:: Passage provided ::

Understanding memory errors

You may want to skip this section until you have completed the first few parts of the pset.

The WeensyOS memory viewer, which is defined in k-memviewer.cc, checks your memory management data structures and reports any problems it sees. The memusage::symbol_at() function chooses which symbol to display for each page and detects some errors. Here’s what some of those symbols and error messages mean.

• L page: An L page has been leaked. This means that the page has been marked as used (it has a reference count greater than 0), but is not referenced by any process page table. This usually means that you’re missing a try_map call, you called kalloc without freeing or mapping the result, or you didn’t free your pages properly in phase 7.

• PAGE TABLE ERROR: nullptr physical page mapped for user: A process pagetable has mapped the physical page at address 0. This page is reserved and mapping it is illegal. Not checking the return value of kalloc is a common cause of this error.

:::
:: Dataset entries ::

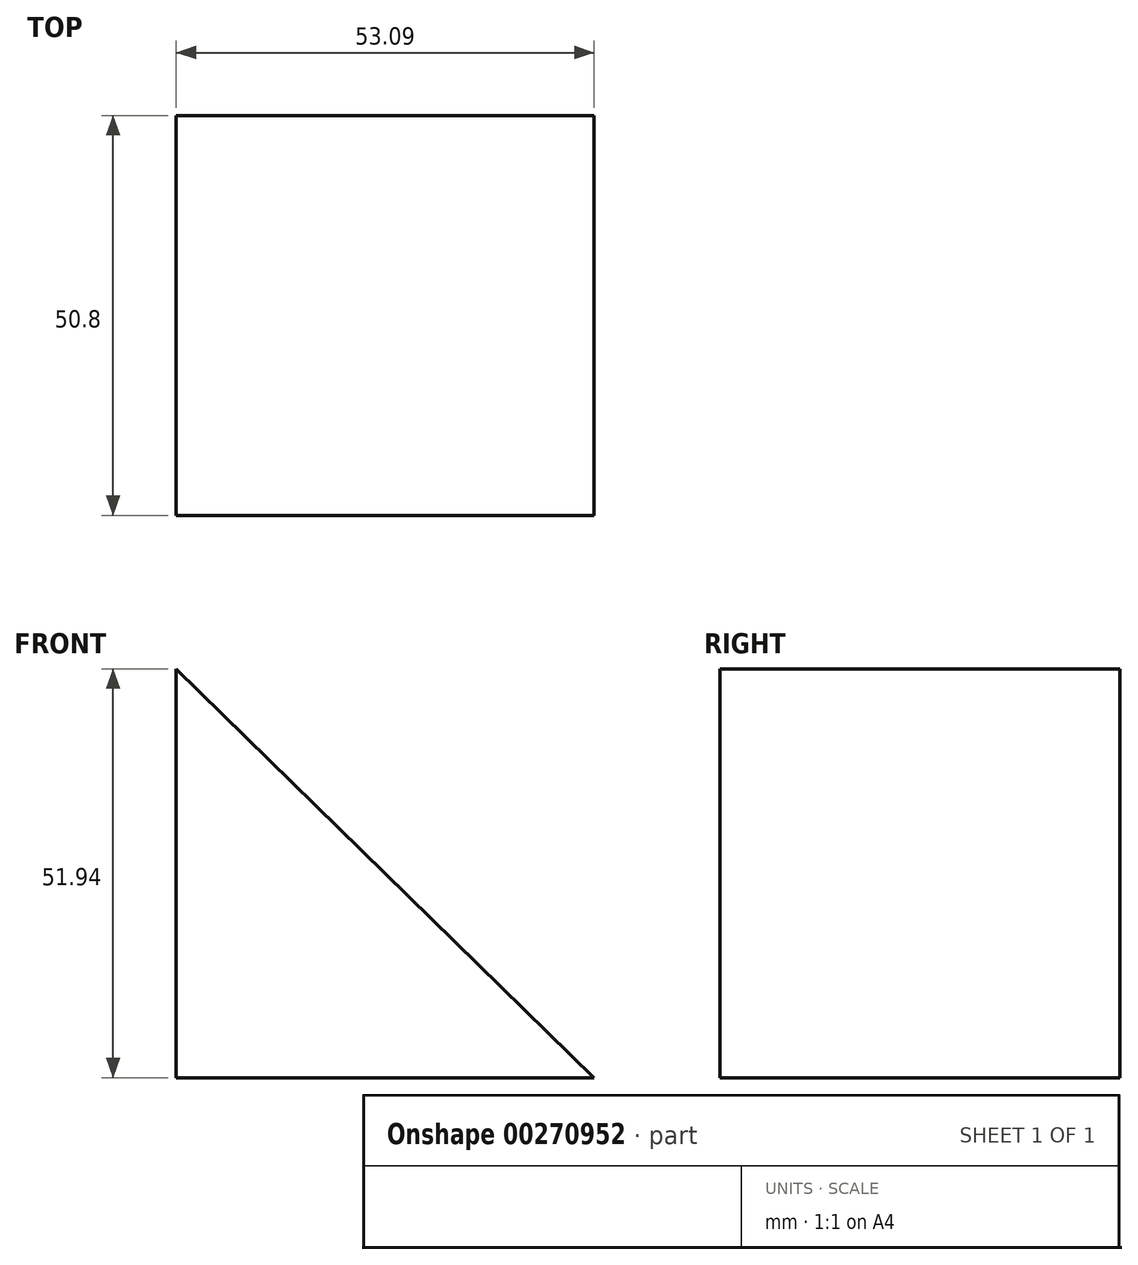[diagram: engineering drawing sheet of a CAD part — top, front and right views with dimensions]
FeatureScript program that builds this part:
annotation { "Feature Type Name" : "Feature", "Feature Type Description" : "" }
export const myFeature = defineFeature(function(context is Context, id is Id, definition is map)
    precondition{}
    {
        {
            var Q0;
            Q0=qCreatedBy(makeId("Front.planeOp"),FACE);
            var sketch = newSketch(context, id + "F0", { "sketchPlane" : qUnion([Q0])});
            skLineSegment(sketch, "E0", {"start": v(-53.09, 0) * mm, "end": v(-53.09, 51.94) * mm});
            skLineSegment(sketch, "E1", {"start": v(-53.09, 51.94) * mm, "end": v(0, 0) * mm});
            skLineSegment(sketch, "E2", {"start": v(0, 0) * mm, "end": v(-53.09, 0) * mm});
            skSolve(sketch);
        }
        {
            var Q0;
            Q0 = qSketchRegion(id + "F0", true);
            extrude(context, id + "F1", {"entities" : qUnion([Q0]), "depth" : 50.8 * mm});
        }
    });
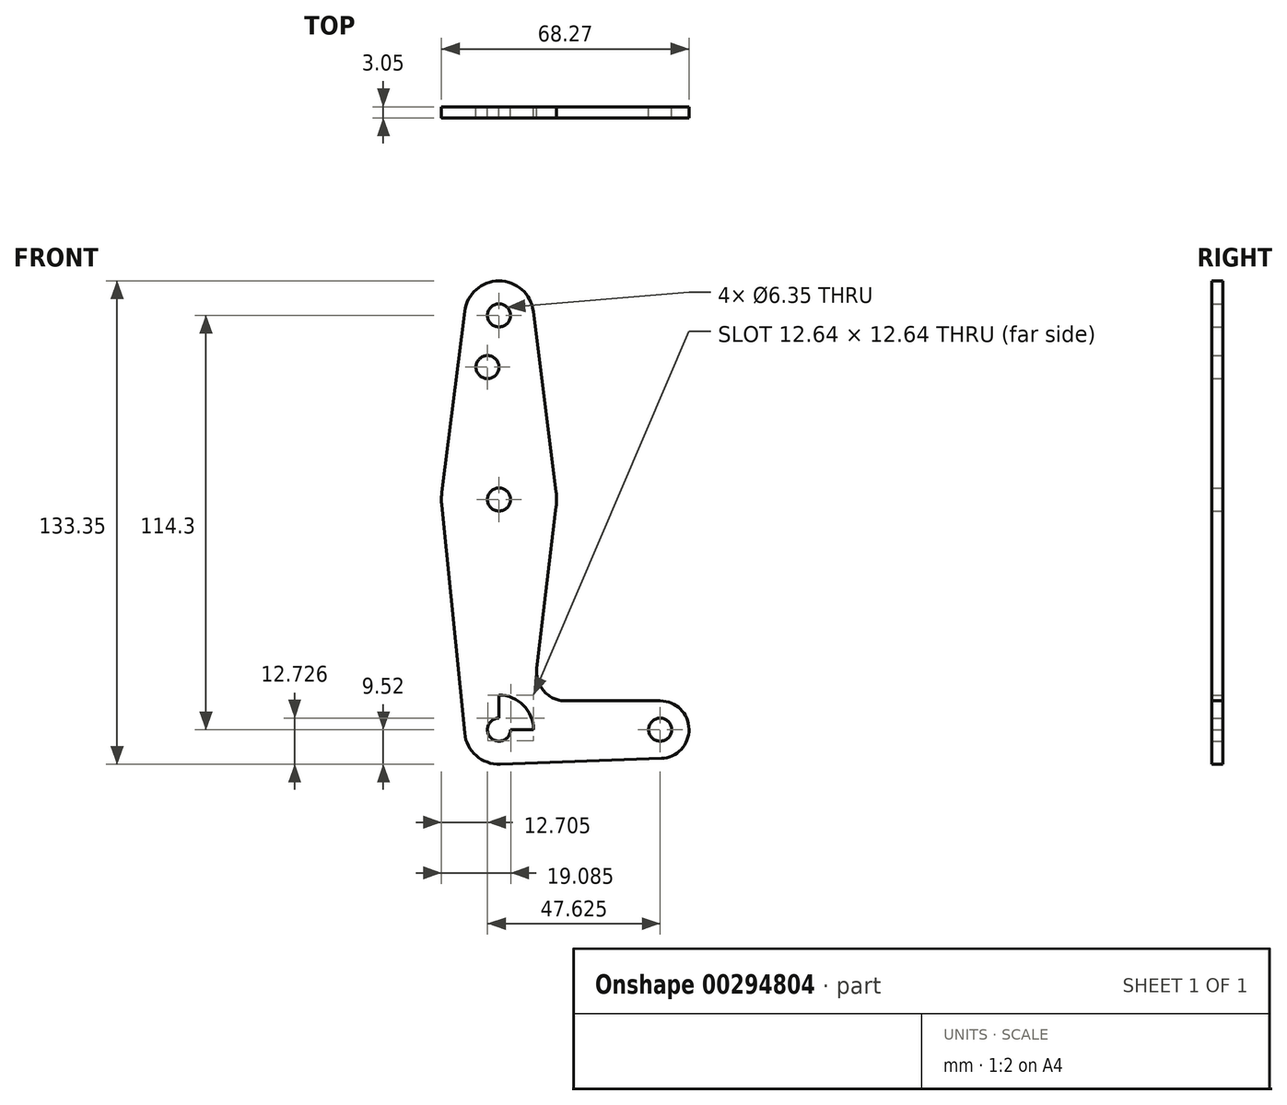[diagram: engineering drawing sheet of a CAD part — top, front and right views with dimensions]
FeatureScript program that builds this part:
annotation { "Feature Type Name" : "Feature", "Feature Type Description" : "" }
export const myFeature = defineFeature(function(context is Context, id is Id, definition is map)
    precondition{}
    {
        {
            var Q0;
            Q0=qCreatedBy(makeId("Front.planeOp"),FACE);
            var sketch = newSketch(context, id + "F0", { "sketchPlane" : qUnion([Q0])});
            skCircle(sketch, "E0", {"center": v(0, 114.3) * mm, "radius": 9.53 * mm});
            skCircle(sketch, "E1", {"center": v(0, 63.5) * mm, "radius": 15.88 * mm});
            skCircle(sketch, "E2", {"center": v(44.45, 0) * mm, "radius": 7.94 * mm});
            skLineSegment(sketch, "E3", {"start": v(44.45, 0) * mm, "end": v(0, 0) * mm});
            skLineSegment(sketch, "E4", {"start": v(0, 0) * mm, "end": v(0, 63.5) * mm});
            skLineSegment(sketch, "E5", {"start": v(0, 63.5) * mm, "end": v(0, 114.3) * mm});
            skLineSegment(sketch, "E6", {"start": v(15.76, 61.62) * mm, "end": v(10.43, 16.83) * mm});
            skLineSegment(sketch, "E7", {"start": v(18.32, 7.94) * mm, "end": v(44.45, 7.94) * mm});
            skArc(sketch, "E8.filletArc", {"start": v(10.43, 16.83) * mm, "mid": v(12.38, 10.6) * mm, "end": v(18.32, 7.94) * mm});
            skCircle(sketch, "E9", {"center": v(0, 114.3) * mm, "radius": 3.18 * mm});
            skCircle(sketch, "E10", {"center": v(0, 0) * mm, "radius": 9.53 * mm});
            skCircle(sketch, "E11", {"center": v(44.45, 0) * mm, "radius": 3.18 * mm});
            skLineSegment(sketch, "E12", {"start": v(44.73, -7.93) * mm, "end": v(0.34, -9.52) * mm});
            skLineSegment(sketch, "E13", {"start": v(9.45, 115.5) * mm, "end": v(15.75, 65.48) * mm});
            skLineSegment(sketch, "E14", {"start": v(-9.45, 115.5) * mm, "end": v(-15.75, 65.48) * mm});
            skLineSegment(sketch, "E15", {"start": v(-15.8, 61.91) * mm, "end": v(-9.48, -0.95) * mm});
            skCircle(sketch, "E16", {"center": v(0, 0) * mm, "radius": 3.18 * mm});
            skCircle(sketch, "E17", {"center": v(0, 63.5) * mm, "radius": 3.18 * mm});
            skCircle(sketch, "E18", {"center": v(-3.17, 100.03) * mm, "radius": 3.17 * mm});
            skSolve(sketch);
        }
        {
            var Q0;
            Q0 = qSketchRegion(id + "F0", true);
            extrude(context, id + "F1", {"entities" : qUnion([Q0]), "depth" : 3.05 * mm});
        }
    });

:::

• [List of tasks]
(1) Answer these questions about the text on WeensyOS memory errors.
(a) Which file defines the memory viewer?
(b) What reference count does a leaked L page have?
(c) What is a common cause of the nullptr physical page error?
(2) Pick up the text on WeensyOS memory errors after its last sentence and continue it.

• [Answer set]
(1)
(a) k-memviewer.cc
(b) A reference count greater than 0
(c) Not checking the return value of kalloc

(2)
• PAGE TABLE ERROR: reserved physical page mapped for user: Some other physical pages are reserved for special purposes, such as internal machine software and device memory. Processes aren’t allowed to map these pages.

• PAGE TABLE ERROR: kernel data page mapped for user: Processes also aren’t allowed to map physical pages that control kernel instructions or data (that would violate kernel isolation).

• PAGE TABLE ERROR: freed page mapped for user: A process has an active mapping for a physical page that’s currently marked as free (has refcount 0). This is invalid and dangerous, since the mapping grants access to memory that the kernel could use again at any moment.

• PAGE TABLE ERROR: invalid reference count: A physical page has a refcount that’s unexpectedly large. In WeensyOS, page reference counts are typically limited to the range [0, PID_MAX], where PID_MAX is the number of processes in the system; but if your code decrements page refcounts too little or too much, the counter can easily get out of whack and overflow.

• Unwanted S page: In phase 8, you should start seeing S pages, but only for pages that can be safely shared—namely, program instructions and read-only data. If you see lots of S pages, this indicates that multiple processes are sharing the same writable memory, which is unsafe. (Copy-on-write extra-credit will show a lot of S pages.)

The WeensyOS exception handler will also print messages on page faults, which indicate that process memory accesses went wrong.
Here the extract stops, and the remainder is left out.